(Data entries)
====================

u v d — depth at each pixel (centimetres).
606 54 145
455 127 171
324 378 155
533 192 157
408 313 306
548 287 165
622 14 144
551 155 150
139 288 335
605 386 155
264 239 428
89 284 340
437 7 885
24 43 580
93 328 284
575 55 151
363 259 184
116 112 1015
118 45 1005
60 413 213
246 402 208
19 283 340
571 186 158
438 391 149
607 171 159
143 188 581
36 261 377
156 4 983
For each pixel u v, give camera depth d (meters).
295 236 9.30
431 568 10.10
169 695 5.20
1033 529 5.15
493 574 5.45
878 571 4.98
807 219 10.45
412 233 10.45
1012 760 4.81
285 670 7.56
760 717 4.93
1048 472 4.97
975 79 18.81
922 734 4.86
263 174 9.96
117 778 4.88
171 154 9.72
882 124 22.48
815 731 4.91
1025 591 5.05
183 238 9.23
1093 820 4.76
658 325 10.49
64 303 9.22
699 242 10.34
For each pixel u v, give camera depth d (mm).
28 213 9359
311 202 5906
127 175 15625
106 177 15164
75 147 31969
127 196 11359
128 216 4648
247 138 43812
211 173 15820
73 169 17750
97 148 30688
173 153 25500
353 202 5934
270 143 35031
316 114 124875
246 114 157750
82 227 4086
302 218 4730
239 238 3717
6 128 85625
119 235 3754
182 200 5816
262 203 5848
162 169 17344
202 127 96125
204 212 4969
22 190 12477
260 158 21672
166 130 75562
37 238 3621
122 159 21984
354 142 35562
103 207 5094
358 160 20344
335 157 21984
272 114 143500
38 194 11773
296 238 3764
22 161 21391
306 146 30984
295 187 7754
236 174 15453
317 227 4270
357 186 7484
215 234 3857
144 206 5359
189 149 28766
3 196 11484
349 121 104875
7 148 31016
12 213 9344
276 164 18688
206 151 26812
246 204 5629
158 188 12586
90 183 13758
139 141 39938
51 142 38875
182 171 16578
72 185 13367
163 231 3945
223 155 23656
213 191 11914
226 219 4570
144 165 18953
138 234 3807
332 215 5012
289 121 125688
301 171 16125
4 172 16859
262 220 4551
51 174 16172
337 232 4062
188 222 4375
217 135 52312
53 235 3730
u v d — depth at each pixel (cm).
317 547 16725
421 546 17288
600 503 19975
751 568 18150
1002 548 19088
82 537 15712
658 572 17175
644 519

====================

Problem to work on – Going from the line that has "182 171 16578" through the last line of the entries, retype each line exactly as given and add nothing.

Completed exercise –
182 171 16578
72 185 13367
163 231 3945
223 155 23656
213 191 11914
226 219 4570
144 165 18953
138 234 3807
332 215 5012
289 121 125688
301 171 16125
4 172 16859
262 220 4551
51 174 16172
337 232 4062
188 222 4375
217 135 52312
53 235 3730
u v d — depth at each pixel (cm).
317 547 16725
421 546 17288
600 503 19975
751 568 18150
1002 548 19088
82 537 15712
658 572 17175
644 519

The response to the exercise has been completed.